The Best Scifi of the Ninetees
29 July 2004 | by DarnocSee all my reviews

This is probably the best Sci-Fi-Film of the Ninetees. Matrix is good, but this film is better. Both deal with the same question: What is reality? Not only was Dark City first, it also handles the subject much better and more adult than Matrix. Also its conclusion is far better than the one of Matrix.

Not only does this film deal with reality, it also deals with humanity, something which lacks Matrix. What makes us humans? To quote Dr. Schreber from the film "Are we more than just the sum of our Experiences?" This film is slowpaced, but not boring at all. And it deserves the title: Dark. The film is dark, "noir" and this gives the film a great atmosphere. The darkness and coldness of the strangers is in contrast to the bright light of the sun created by John Murdoch in the end.
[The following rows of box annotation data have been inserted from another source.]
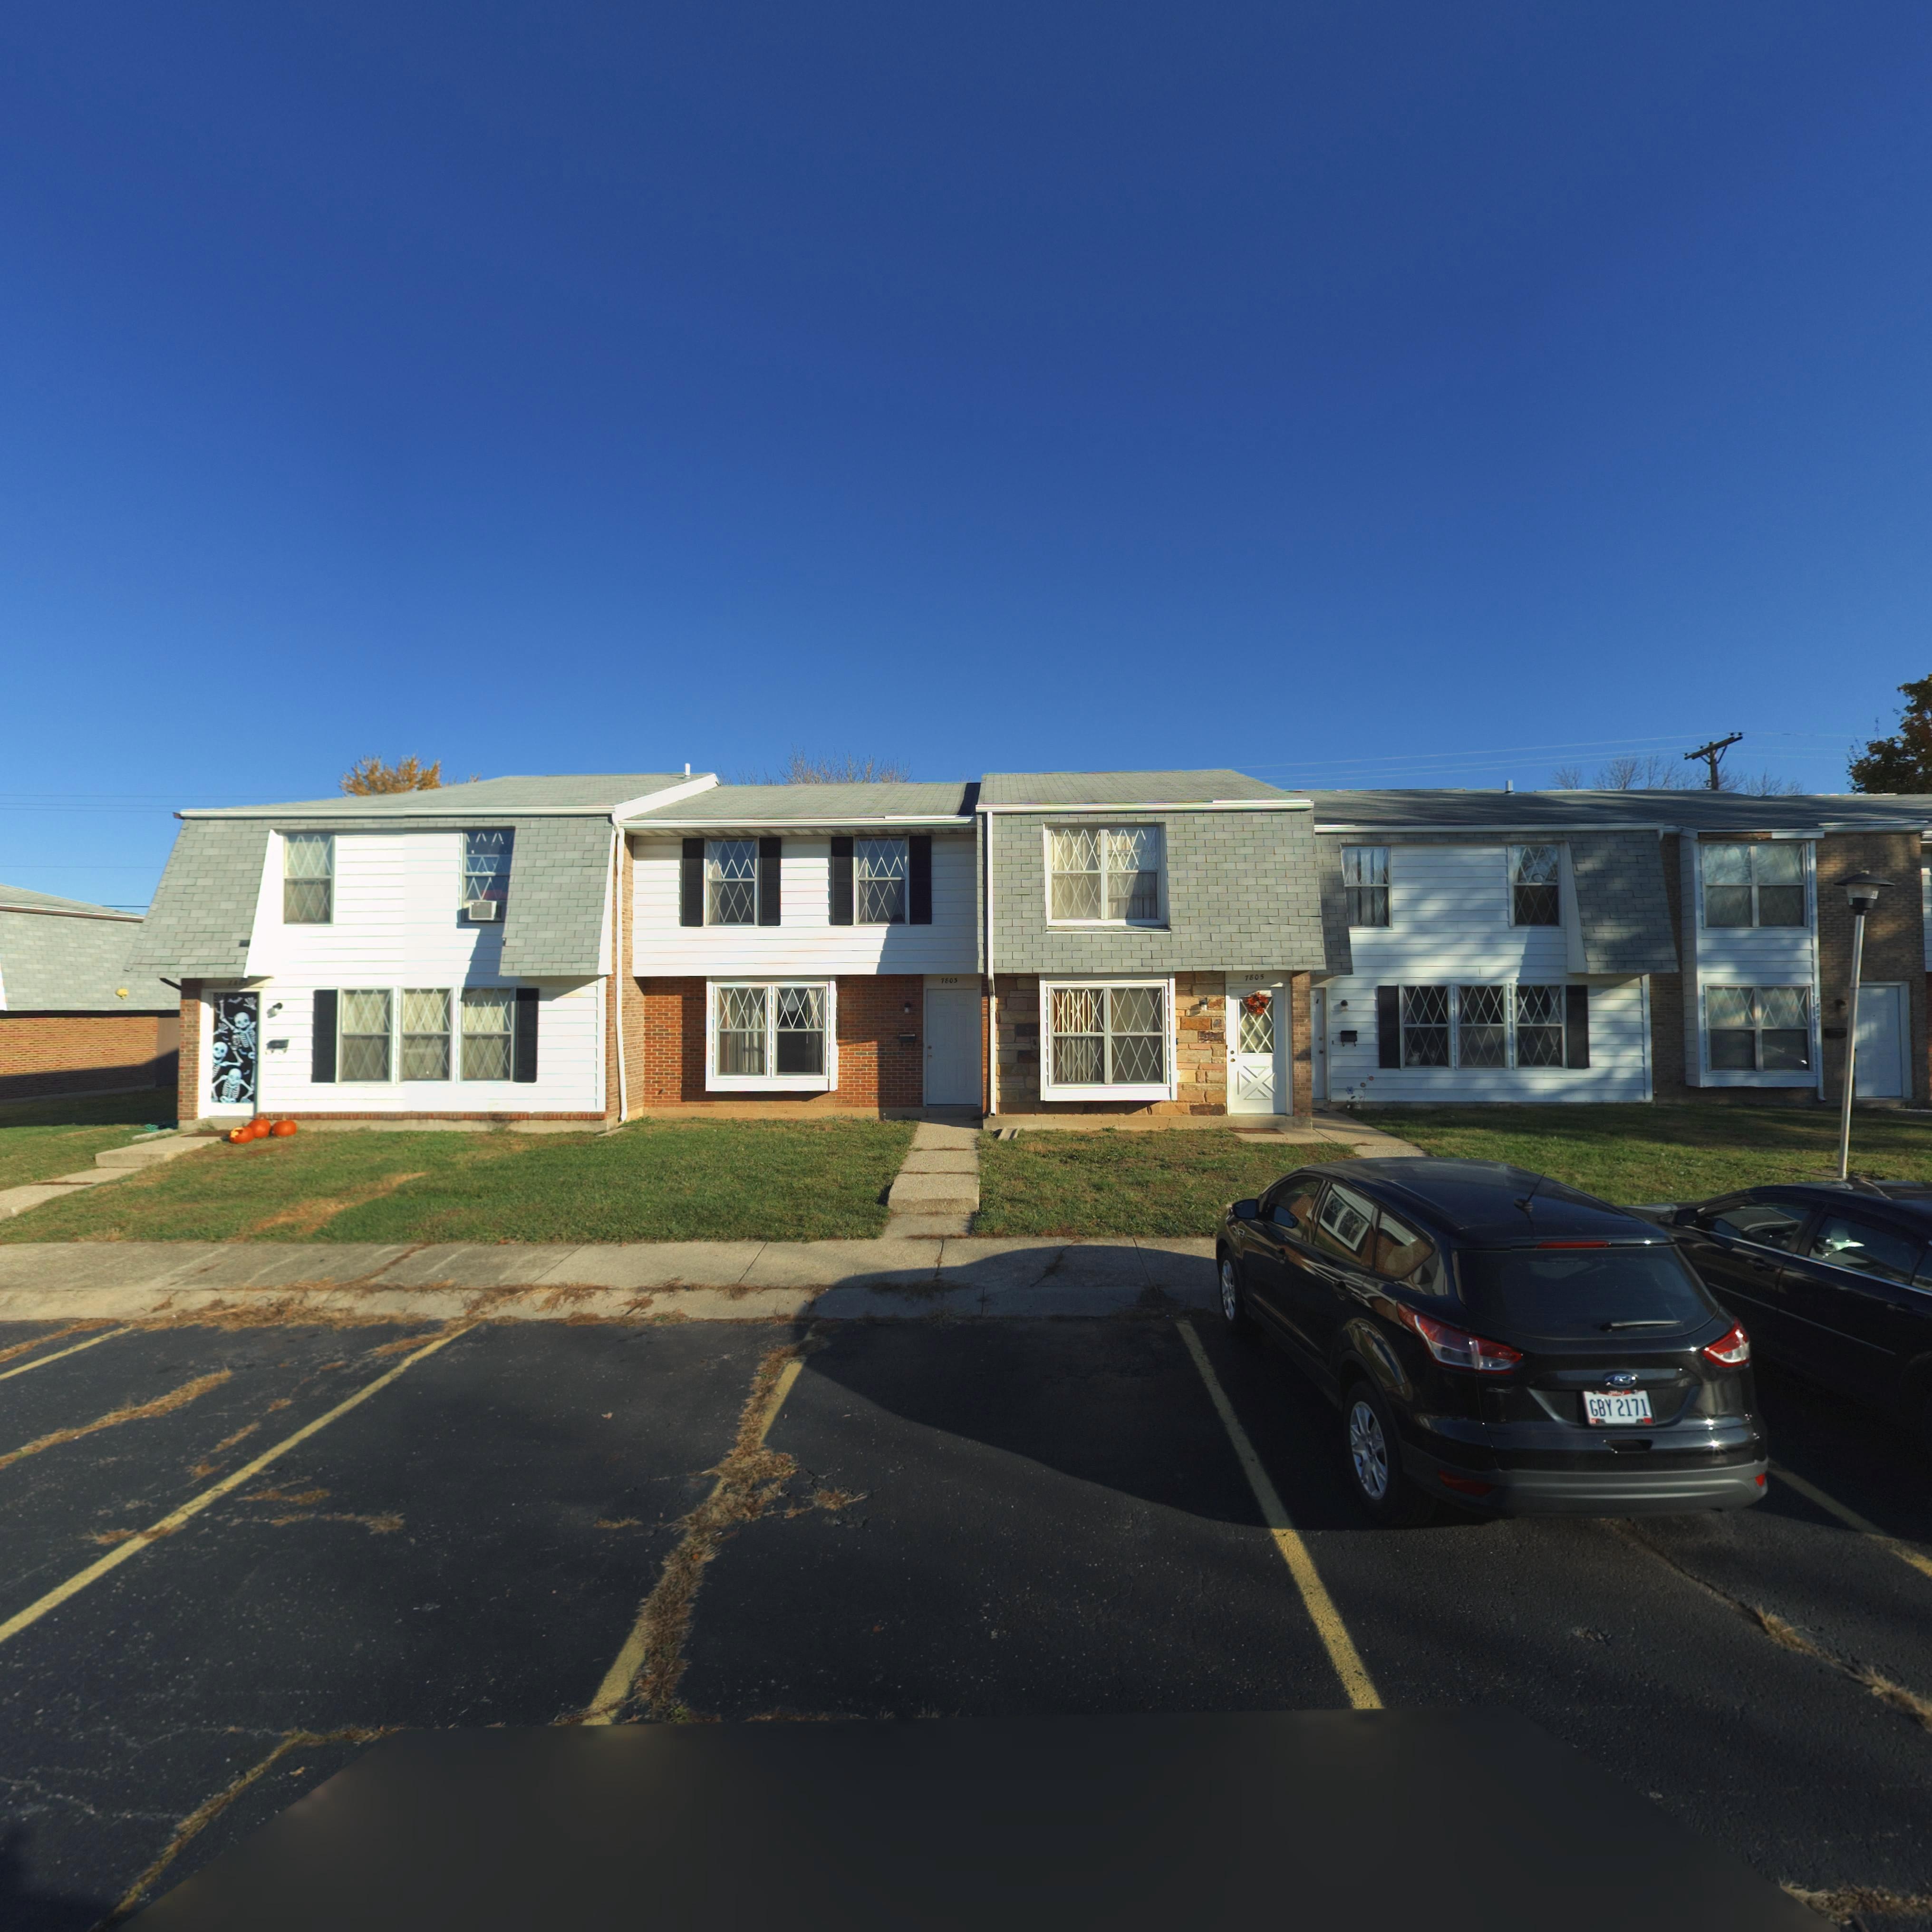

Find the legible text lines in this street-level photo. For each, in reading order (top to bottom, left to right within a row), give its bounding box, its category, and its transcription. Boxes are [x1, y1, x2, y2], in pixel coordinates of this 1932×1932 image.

[226, 980, 249, 986] StreetNumber: 7801
[940, 976, 958, 984] StreetNumber: 7803
[1244, 973, 1265, 981] StreetNumber: 7805
[1815, 995, 1821, 1021] StreetNumber: 7809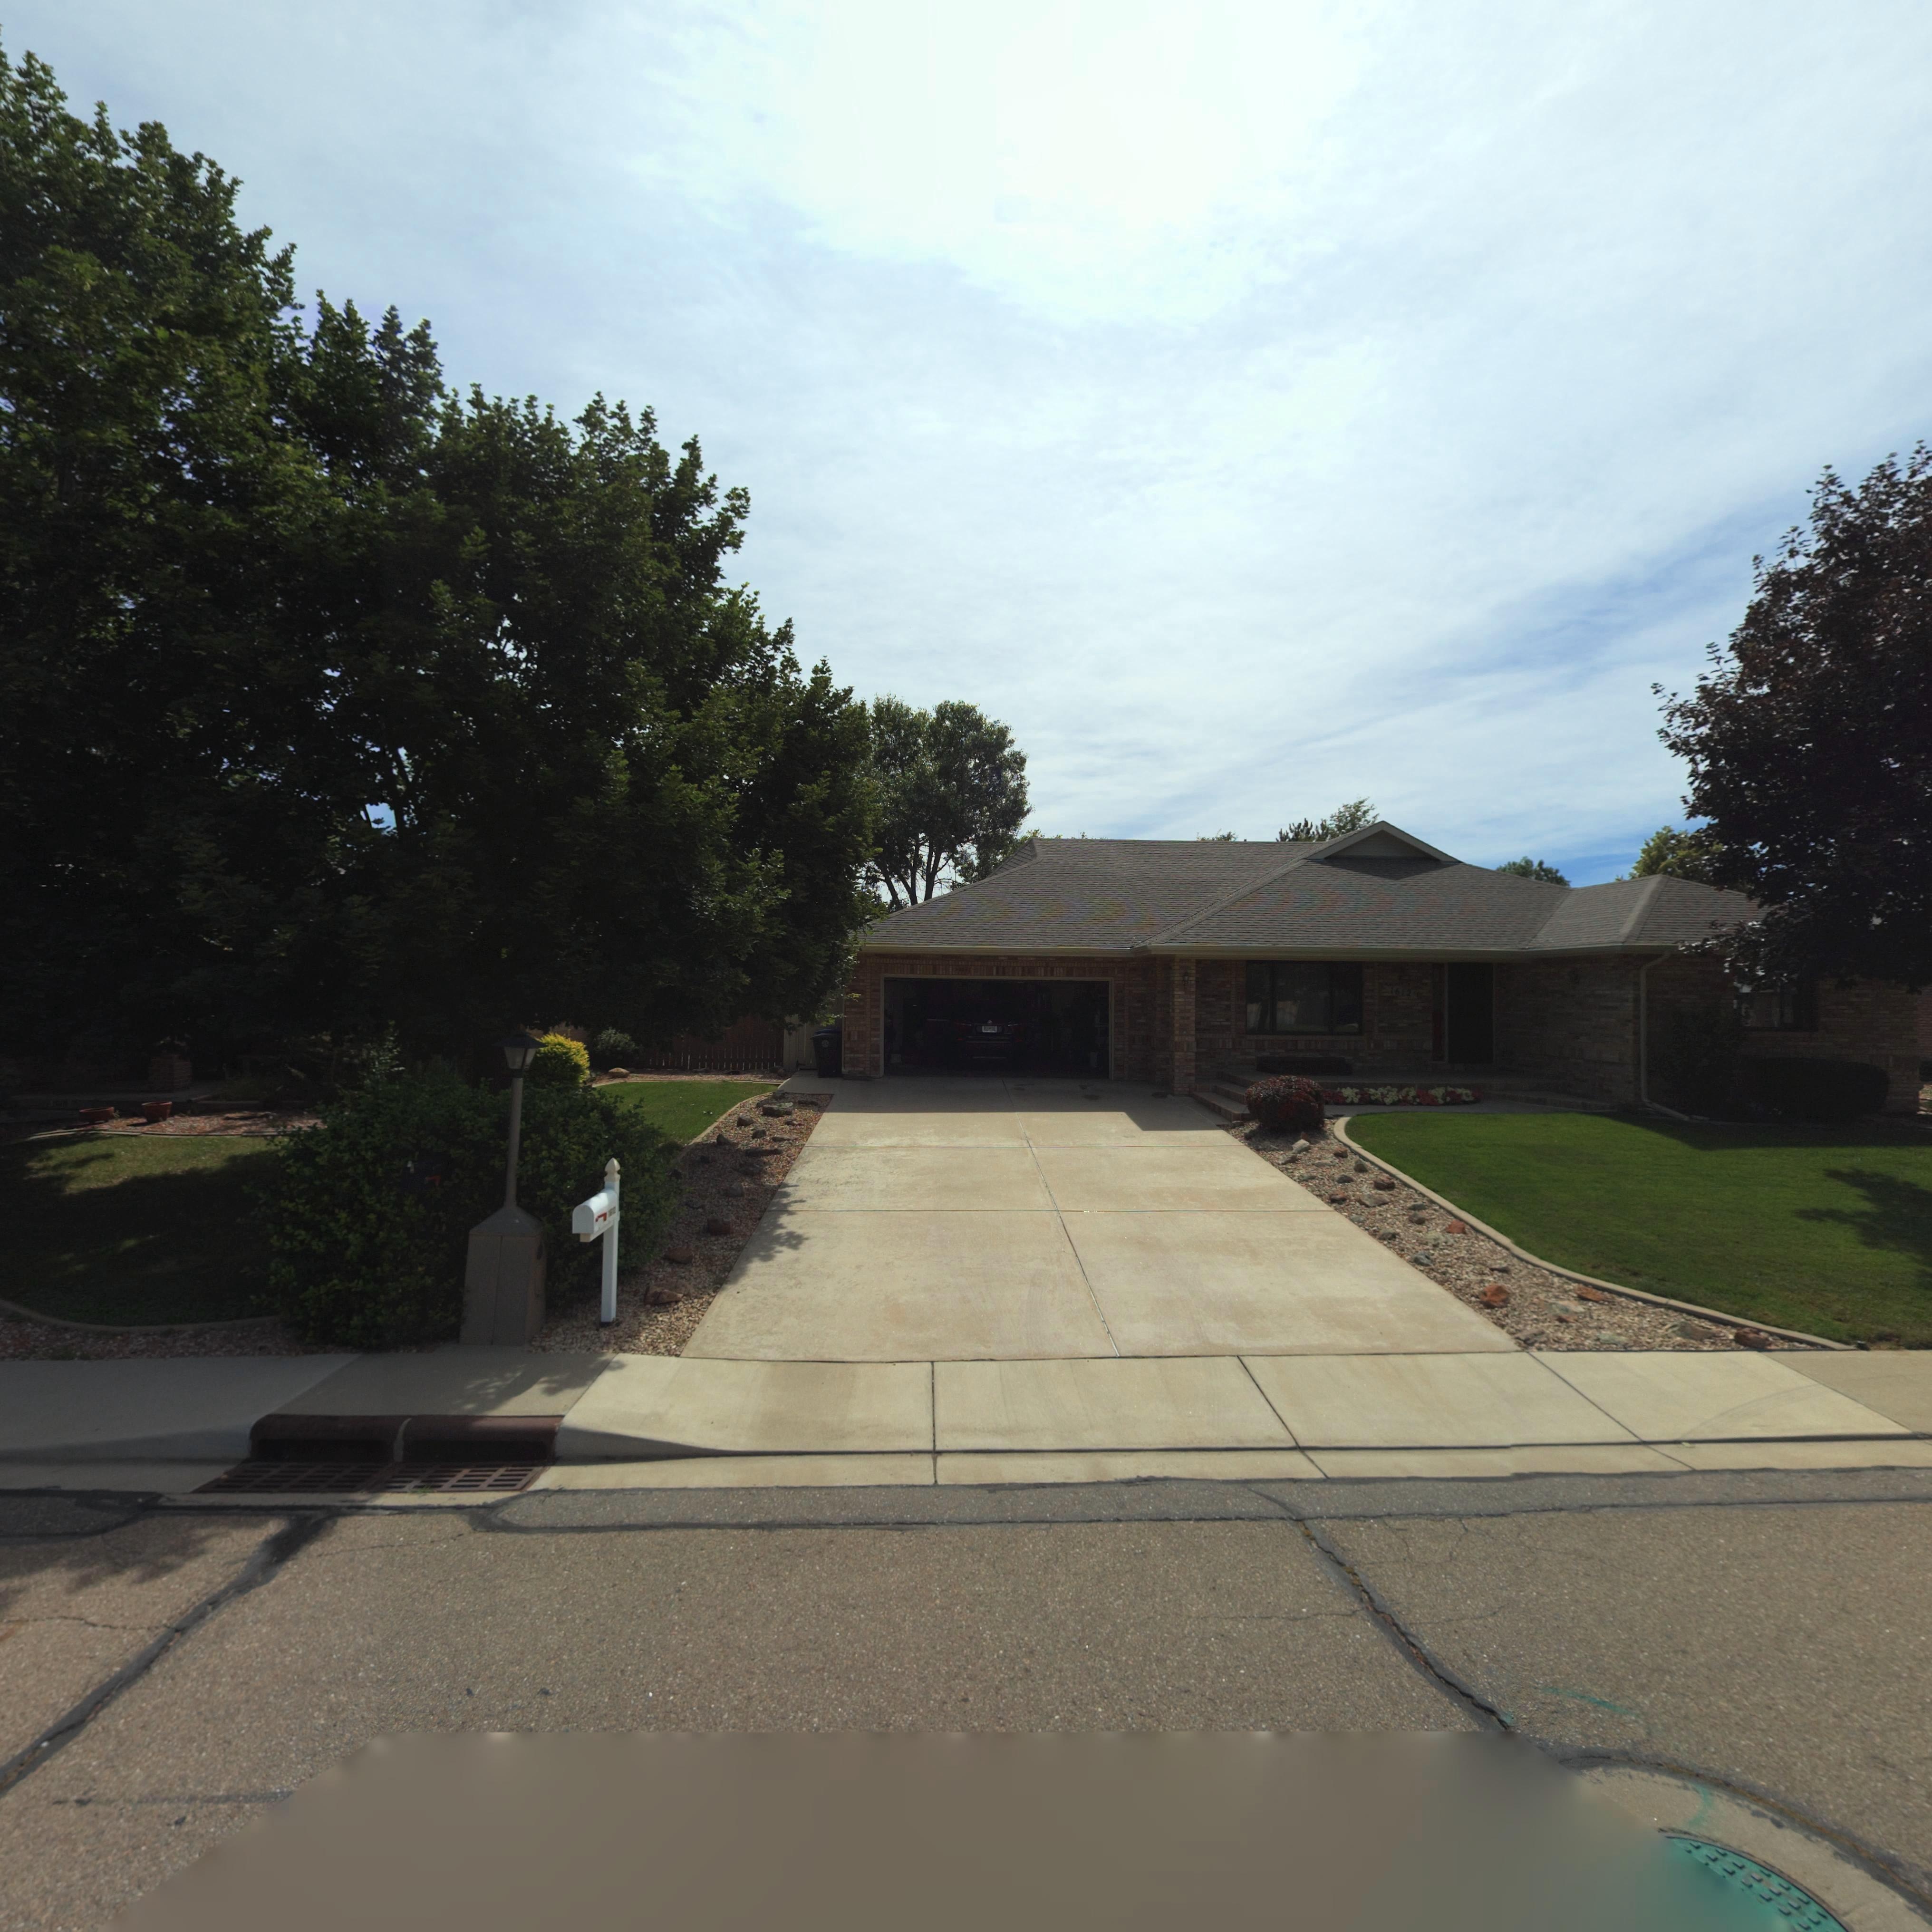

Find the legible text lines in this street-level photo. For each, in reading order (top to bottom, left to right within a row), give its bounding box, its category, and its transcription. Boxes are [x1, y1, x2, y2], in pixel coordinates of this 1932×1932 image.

[1389, 985, 1412, 997] StreetNumber: 1612
[608, 1205, 616, 1217] StreetNumber: 1***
This film is very philosophic, which I like. The best films are those which help us to think and this one clearly is such a film. Something which is needed in our society of marionettes and idiotic consumers who know more than anyone else before in history but who lack the ability to truly think.

The show down was a little weak, but the film made this up again at the very end with the last meeting between Murdoch and Mr. Hand. I remember Murdoch's words well and he speaks of a truth which is sometimes forgotten: What makes us human is not to be found in our heads, our brains and our minds.